Filling gaps in marketplace coverage
My second point is less of a fan-boy comment about ACA. I’m quite concerned about the capacity of the new state marketplaces to serve children with significant health problems.
Marketplaces will serve many children (and adults) with special health care needs. And qualified health plans (QHPs) are required to cover pediatric services as an essential health benefit. Yet as Kreider and her colleagues note, a recent review of state benchmark plans (on which QHPs are based) indicated that none of the benchmark plans specifically delineated which pediatric services must be covered. QHPs are modeled after employer plans, which have traditionally provided limited coverage for children with special health care needs.

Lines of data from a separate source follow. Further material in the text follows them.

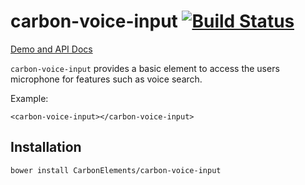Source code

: # carbon-voice-input [![Build Status](https://travis-ci.org/Podfire/carbon-voice-input.svg)](https://travis-ci.org/Podfire/carbon-voice-input)

[Demo and API Docs](http://podfire.github.io/carbon-elements/carbon-voice-input.html)

`carbon-voice-input` provides a basic element to access the users microphone for features such as voice search.

Example:

    <carbon-voice-input></carbon-voice-input>

## Installation

`bower install CarbonElements/carbon-voice-input`
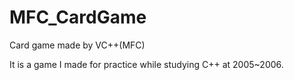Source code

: # MFC_CardGame
Card game made by VC++(MFC)

It is a game I made for practice while studying C++ at 2005~2006.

Grace and colleagues note a disturbing pattern by which some QHPs exclude coverage for pediatric developmental and mental health services. Many excluded categories concern habilitative services, that is “health care services that help a person keep, learn, or improve skills and functioning for daily living.” Habilitative services include speech therapy, many forms of physical and occupational therapy, services for autism or developmental delays, and related services designed to promote healthy development. Many such services (though not all) are typically reimbursed by Medicaid.
This is a huge concern for many children who require habilitative therapies and specialty care – not to mention those who require new wheelchairs, durable medical equipment, or many other things. QHPs also routinely impose much higher cost-sharing than is found within Medicaid. Their provider networks may or may not encompass important pediatric specialties.
We don’t yet know how marketplaces will work for children with special healthcare needs, or how private insurance plans should harmonize what they offer to match Medicaid and CHIP. With so many contentious political, policy, and clinical issues in-play, policymakers, clinicians, and advocates have not given these issues their due. It’s time they do. Medicaid’s best efforts provide a valuable foundation for these efforts.
* I added one bar, assuming that 100 percent of the uninsured are responsible for out-of-pocket payments for medical services.
Harold Pollack is Helen Ross Professor of Social Service Administration, and Faculty Chair of the Center for Health Administration Studies at the University of Chicago. He has written about health policy for the Washington Post, New York Times, New Republic, The Huffington Post and many other publications. His essay, “Lessons from an Emergency Room Nightmare,” was selected for The Best American Medical Writing, 2009.